Episodios cotidianos. Por Francesco Vitola

Esta es una nueva crónica breve de Francesco.

WWIII (la razón de ser de la masculinidad tóxica)

 

24/2/22. Barcelona. No creo ser periodista con todas las letras, pero hoy salí a la calle para analizar los cambios conductuales de la población tras la noticia de esta madrugada. El «olfato periodístico» no se ha atrofiado a pesar de la falta de uso.
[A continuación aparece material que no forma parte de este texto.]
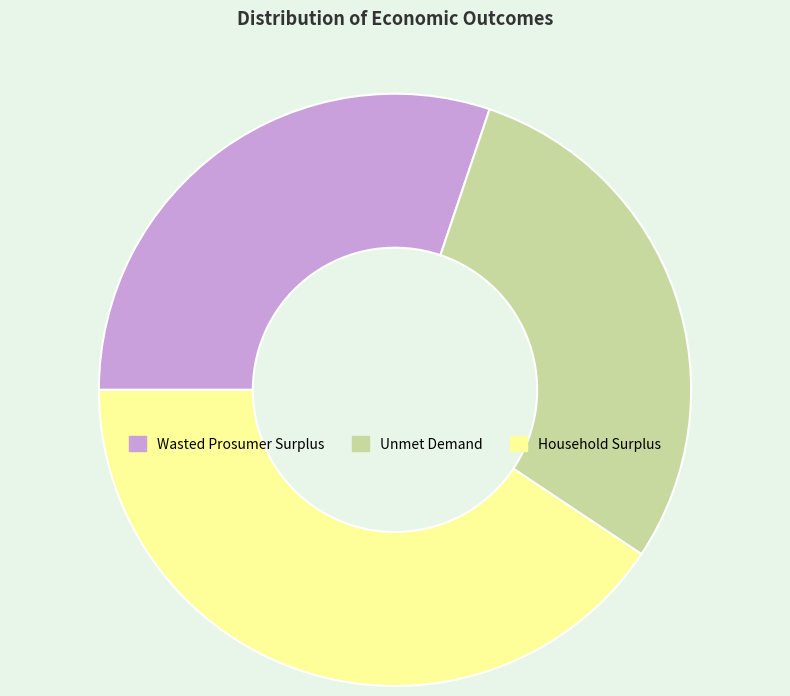

Between Wasted Prosumer Surplus and Household Surplus, which is larger?

Household Surplus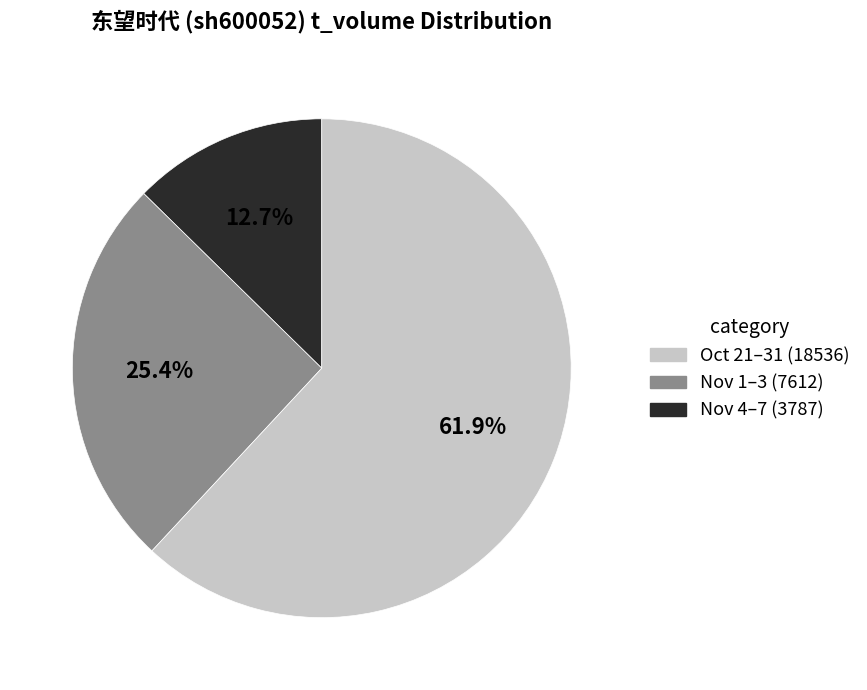

Is there a majority slice in this chart?

Yes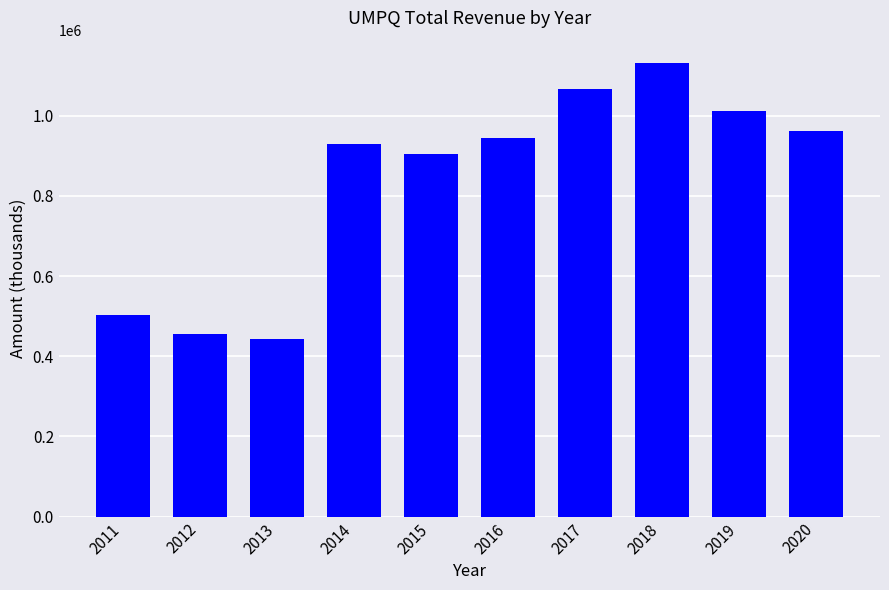

Reading left to right, list all the values displayed in this chart.

501800	456100	442800	929900	904200	943900	1067100	1131100	1012600	962000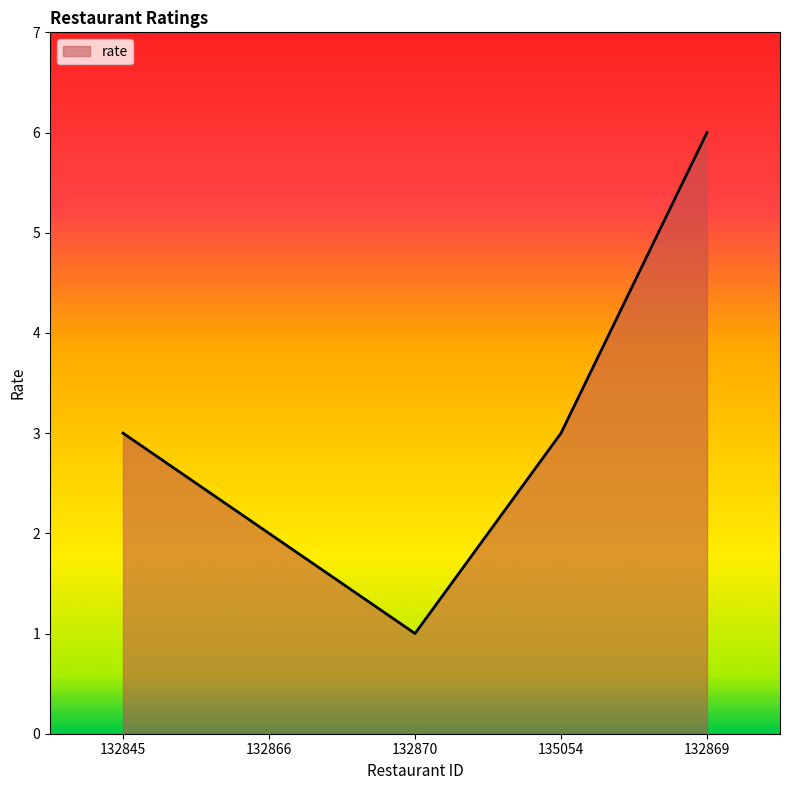

Between 132866 and 132869, which is larger?

132869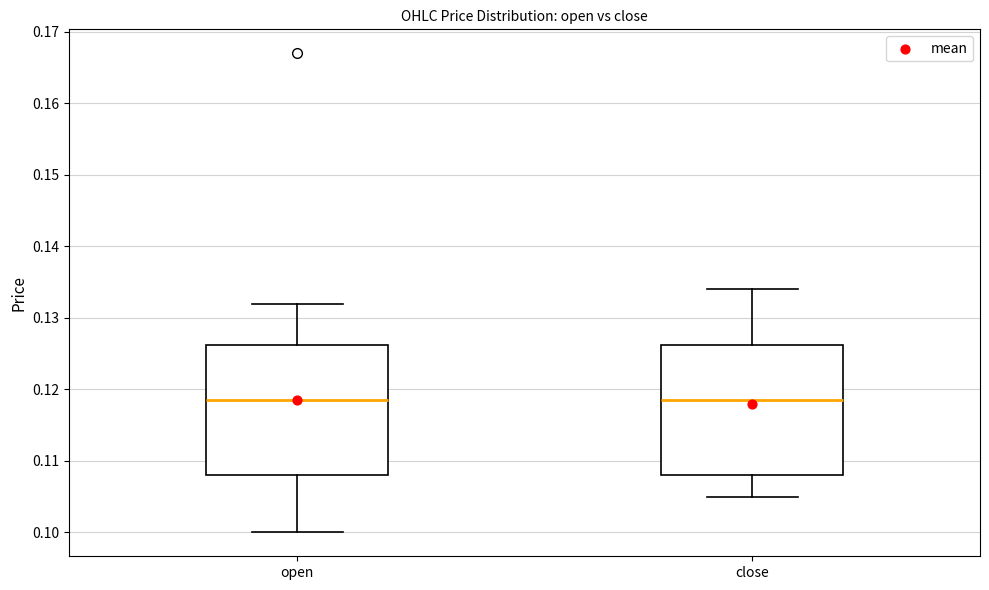

Reading left to right, read every box against the y-axis: the position of its median line, the range the box covers, and the ends of its whiskers. The values are not printed on the chart, so give them approximately, as read against the axis.

open: median 0.119, box 0.108 to 0.126, whiskers 0.100 to 0.132
close: median 0.119, box 0.108 to 0.126, whiskers 0.105 to 0.134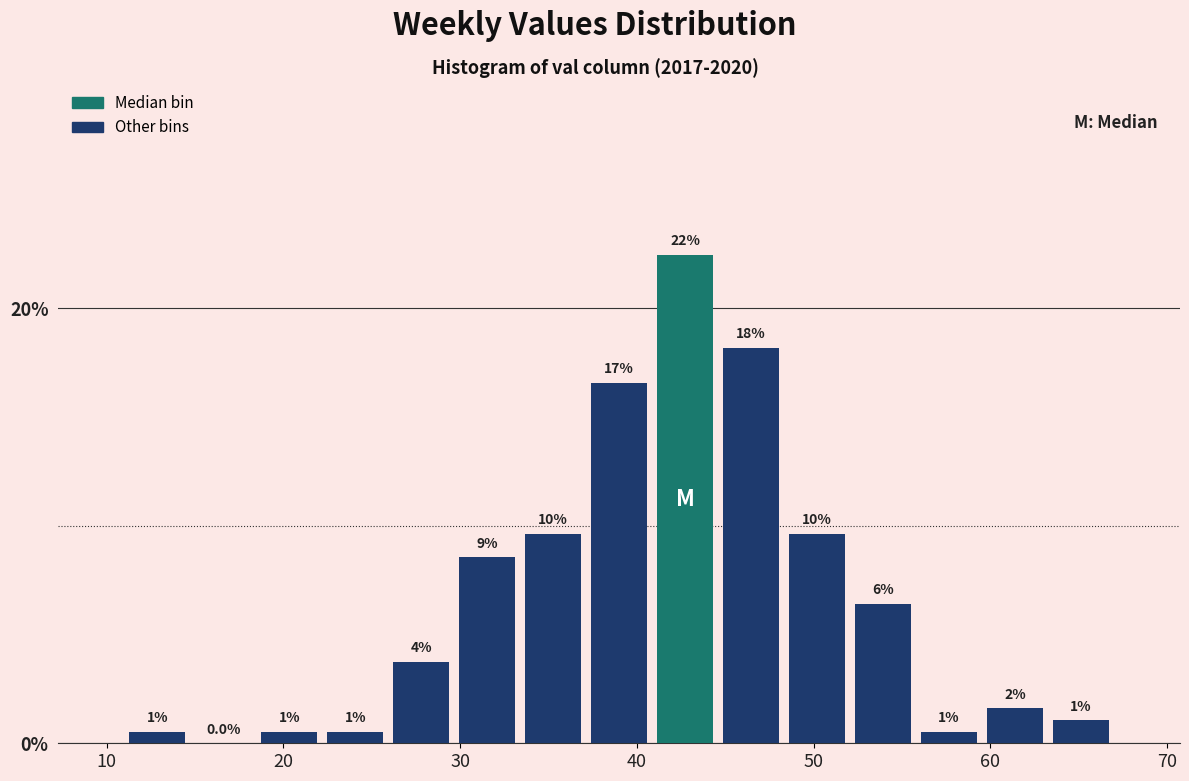

Read against the x-axis, roughly where is the centre of the tallest bar?

43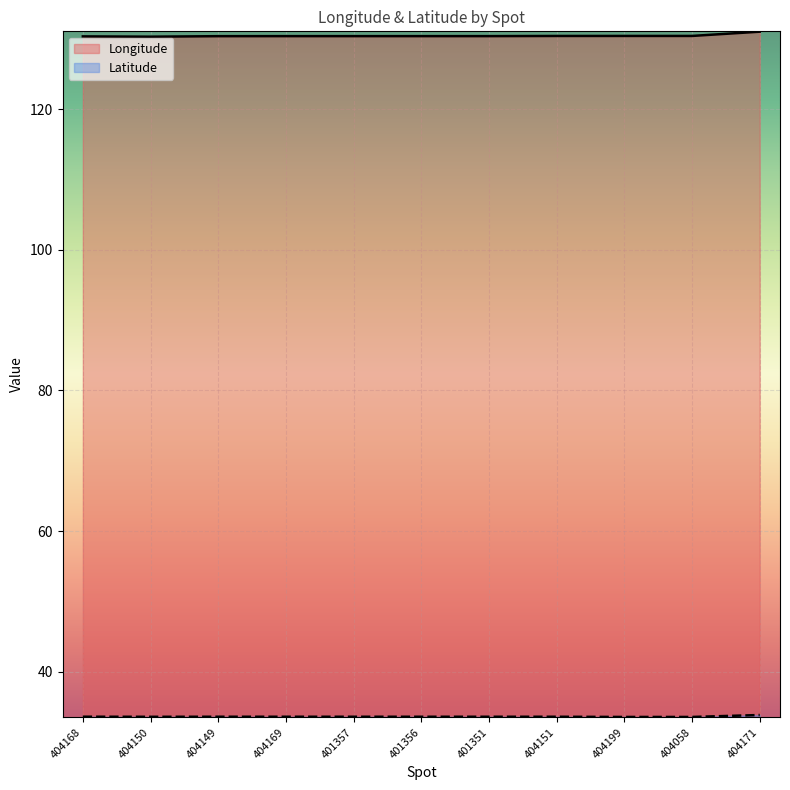

At how many categories does at least one series exceed 88?

11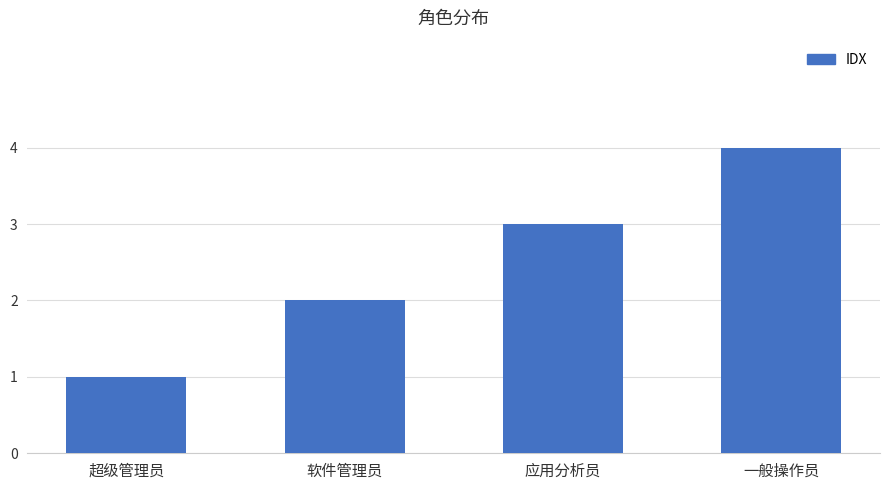

What is the maximum value shown in the chart?

4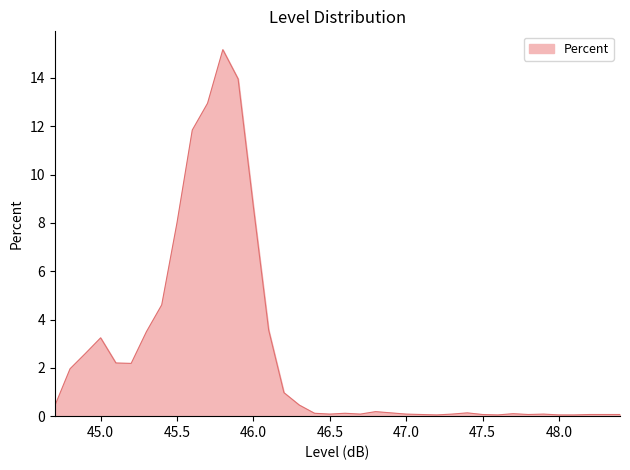

What is the greatest value displayed?

15.2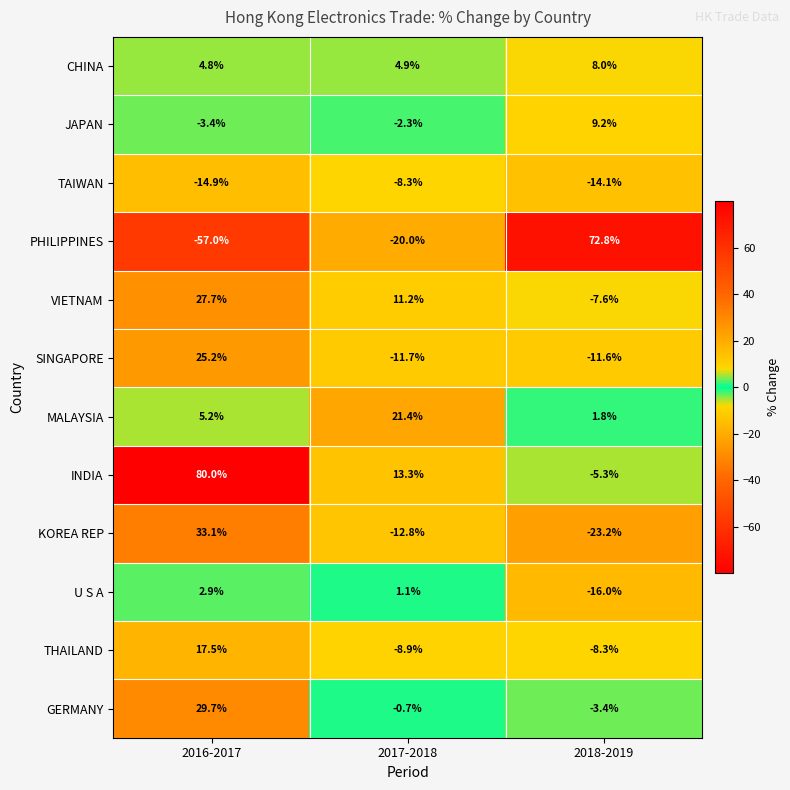

What is the spread (max minus min) of values at 2018-2019?

96.0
A primera vista puedo decir que aunque cortaron el suministro de petróleo y gas, siguen llegando turistas eslavos.

 

26/2/22. Ahora que los finlandeses y suecos se unieron al club de los amenazados por Putin, en las calles de Barcelona los gigantes rubios han dejado de reír, en cambio, miran con seriedad su reflejo en las pantallas de los teléfonos.

 

27/2/2022. Admirable el trabajo de reporteros de guerra, eso es saber ordeñar la glándula adrenal.

 

1/3/2022. De alguna forma, Europa es un territorio de refugiados por excelencia —de guerras pasadas y presentes—. Aquí se incuba el germen bélico que ha impulsado grandes migraciones, desde y hacia su masa continental. Aquí estoy yo como vivo ejemplo, huyendo de la violencia colombiana, cerrando el círculo que inició mi padre en la última gran migración italiana tras la Segunda Guerra Mundial.

 

2/3/2022. Desde que estalló el conflicto entre Ucrania y Rusia se dejó de hablar de la «masculinidad tóxica», y se impuso la lógica de que sólo la violencia extrema puede detener al violento. ¿Qué otra función pueden cumplir estos individuos agresivos en sociedades democráticas y liberales?  El problema, sin embargo, es que por defender los intereses de Europa en Ucrania se está alimentando —con armas, mercenarios y propaganda— a un Estado con dudosos valores democráticos, y con tendencia a la ultraderecha. A los neonazis europeos, por ejemplo, los están dejando en libertad para que vayan al campo de batalla. Pareciera que la historia se repite, Europa está dispuesta a desocupar sus cárceles para tomar el control de su última frontera.

En Los clanes de la Luna Alfana, Phillp K. Dick imaginó una sociedad en que las tendencias naturales —y los trastornos de personalidad— son aprovechados para los intereses colectivos. Europa parece seguir una premisa similar, pero corriendo el riesgo de recaer en el totalitarismo.